> _Exercise goal_
Give back only the lines in the records below from the one with "(cid:3) for W b bi" to the one with "Figure 6. Fracture", both inclusive, word for word.

(Data extracted from a collection)
↓↓↓

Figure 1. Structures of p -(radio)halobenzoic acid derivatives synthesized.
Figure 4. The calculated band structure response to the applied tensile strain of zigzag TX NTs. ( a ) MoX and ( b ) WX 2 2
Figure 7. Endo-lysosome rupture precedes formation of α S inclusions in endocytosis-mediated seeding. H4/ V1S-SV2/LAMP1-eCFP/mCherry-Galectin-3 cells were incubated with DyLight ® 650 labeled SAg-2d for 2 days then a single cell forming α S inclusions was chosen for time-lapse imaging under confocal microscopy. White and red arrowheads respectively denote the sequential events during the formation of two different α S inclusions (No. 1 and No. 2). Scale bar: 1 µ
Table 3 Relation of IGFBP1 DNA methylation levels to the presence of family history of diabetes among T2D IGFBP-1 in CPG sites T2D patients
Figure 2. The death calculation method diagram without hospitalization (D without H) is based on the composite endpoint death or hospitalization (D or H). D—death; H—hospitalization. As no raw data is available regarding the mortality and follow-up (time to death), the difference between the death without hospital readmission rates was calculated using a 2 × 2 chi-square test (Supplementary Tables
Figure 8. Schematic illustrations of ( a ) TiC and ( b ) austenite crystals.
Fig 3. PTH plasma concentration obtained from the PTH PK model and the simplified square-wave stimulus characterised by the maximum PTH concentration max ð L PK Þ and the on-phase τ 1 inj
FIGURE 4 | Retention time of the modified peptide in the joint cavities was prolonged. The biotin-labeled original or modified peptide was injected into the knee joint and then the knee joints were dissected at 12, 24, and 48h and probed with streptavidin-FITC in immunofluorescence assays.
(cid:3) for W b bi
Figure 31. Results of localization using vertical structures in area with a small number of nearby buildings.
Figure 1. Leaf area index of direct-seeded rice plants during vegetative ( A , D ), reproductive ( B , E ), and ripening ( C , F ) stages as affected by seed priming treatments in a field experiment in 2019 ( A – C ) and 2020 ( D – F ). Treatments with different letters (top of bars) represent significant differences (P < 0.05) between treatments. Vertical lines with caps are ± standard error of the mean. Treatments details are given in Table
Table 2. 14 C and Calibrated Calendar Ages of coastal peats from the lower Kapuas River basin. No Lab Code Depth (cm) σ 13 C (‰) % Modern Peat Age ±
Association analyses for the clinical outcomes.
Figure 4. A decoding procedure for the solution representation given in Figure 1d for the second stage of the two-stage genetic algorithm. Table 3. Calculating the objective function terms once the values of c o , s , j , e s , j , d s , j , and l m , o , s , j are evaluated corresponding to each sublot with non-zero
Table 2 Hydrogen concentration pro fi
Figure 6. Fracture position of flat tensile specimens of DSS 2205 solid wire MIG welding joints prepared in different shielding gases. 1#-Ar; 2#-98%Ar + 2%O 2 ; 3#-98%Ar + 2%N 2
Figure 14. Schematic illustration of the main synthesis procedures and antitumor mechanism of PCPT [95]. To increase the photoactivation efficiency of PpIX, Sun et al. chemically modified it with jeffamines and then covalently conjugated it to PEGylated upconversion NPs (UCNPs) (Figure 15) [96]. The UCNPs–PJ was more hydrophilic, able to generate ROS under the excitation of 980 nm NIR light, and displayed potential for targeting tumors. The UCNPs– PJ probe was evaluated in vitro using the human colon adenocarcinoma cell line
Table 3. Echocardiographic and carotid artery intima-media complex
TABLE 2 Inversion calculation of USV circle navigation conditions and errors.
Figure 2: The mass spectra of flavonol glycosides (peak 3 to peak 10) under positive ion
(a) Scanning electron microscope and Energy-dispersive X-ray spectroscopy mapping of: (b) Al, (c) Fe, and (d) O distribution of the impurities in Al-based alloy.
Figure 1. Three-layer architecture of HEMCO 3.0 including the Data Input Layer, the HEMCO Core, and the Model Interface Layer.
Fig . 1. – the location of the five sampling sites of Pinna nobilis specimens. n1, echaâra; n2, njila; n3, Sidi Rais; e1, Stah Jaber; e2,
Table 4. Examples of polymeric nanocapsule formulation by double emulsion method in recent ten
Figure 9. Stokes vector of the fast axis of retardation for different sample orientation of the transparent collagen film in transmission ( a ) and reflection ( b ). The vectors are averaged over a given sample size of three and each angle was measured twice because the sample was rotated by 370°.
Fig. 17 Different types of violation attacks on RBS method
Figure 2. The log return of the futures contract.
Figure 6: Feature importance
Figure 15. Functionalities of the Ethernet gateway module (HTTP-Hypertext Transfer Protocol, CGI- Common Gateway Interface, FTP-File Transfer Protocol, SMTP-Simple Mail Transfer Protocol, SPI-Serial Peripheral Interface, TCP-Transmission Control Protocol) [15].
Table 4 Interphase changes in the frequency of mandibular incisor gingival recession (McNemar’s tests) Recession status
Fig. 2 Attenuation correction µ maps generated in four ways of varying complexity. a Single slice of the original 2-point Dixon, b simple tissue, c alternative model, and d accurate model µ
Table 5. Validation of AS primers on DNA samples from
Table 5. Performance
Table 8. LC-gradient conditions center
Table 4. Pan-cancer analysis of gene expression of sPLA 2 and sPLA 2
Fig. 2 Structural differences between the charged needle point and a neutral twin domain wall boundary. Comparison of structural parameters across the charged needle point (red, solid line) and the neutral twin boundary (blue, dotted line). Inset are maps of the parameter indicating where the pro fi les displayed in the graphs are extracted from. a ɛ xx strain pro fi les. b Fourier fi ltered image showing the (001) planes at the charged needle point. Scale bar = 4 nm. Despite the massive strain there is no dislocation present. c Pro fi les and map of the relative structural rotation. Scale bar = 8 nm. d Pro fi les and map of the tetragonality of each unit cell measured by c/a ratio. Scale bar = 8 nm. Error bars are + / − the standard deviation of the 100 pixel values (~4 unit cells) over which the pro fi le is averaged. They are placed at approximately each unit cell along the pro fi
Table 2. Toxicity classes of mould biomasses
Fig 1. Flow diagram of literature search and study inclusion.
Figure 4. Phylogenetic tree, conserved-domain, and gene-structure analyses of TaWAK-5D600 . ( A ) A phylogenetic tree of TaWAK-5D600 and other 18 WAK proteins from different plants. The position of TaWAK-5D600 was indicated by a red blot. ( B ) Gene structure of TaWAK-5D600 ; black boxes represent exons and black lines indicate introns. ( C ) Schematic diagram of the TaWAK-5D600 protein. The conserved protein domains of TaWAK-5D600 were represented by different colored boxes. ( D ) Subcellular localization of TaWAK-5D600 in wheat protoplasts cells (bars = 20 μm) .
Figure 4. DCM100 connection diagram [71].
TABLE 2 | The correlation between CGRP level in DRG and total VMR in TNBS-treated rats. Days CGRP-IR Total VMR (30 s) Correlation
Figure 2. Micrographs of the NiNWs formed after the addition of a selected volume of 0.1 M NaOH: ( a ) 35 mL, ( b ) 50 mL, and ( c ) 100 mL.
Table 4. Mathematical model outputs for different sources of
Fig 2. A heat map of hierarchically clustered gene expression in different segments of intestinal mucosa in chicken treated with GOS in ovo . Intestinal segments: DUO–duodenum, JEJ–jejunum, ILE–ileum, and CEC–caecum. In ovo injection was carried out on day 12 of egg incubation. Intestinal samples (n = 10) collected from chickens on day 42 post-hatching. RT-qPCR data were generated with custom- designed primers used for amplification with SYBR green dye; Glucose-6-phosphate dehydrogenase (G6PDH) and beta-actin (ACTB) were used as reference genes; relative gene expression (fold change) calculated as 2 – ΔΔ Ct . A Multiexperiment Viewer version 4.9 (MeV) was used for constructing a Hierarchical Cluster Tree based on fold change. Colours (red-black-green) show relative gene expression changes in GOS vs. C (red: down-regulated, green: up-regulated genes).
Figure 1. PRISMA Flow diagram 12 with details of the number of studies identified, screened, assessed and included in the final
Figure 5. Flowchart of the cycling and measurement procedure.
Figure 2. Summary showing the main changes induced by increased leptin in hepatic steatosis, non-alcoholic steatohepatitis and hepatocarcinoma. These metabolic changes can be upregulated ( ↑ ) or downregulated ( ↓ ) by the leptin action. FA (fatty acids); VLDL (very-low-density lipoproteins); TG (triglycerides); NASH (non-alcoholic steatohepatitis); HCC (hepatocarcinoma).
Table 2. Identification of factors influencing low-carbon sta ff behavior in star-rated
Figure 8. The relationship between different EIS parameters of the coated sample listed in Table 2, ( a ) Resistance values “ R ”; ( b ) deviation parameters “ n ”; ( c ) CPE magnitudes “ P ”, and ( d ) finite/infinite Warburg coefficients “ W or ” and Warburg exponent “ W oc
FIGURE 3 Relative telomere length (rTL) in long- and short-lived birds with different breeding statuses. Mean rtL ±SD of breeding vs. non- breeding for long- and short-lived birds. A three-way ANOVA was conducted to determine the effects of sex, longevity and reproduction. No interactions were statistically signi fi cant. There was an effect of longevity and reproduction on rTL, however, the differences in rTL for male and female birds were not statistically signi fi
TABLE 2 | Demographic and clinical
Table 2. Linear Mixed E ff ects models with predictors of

↑↑↑

> _Exercise answer_
(cid:3) for W b bi
Figure 31. Results of localization using vertical structures in area with a small number of nearby buildings.
Figure 1. Leaf area index of direct-seeded rice plants during vegetative ( A , D ), reproductive ( B , E ), and ripening ( C , F ) stages as affected by seed priming treatments in a field experiment in 2019 ( A – C ) and 2020 ( D – F ). Treatments with different letters (top of bars) represent significant differences (P < 0.05) between treatments. Vertical lines with caps are ± standard error of the mean. Treatments details are given in Table
Table 2. 14 C and Calibrated Calendar Ages of coastal peats from the lower Kapuas River basin. No Lab Code Depth (cm) σ 13 C (‰) % Modern Peat Age ±
Association analyses for the clinical outcomes.
Figure 4. A decoding procedure for the solution representation given in Figure 1d for the second stage of the two-stage genetic algorithm. Table 3. Calculating the objective function terms once the values of c o , s , j , e s , j , d s , j , and l m , o , s , j are evaluated corresponding to each sublot with non-zero
Table 2 Hydrogen concentration pro fi
Figure 6. Fracture position of flat tensile specimens of DSS 2205 solid wire MIG welding joints prepared in different shielding gases. 1#-Ar; 2#-98%Ar + 2%O 2 ; 3#-98%Ar + 2%N 2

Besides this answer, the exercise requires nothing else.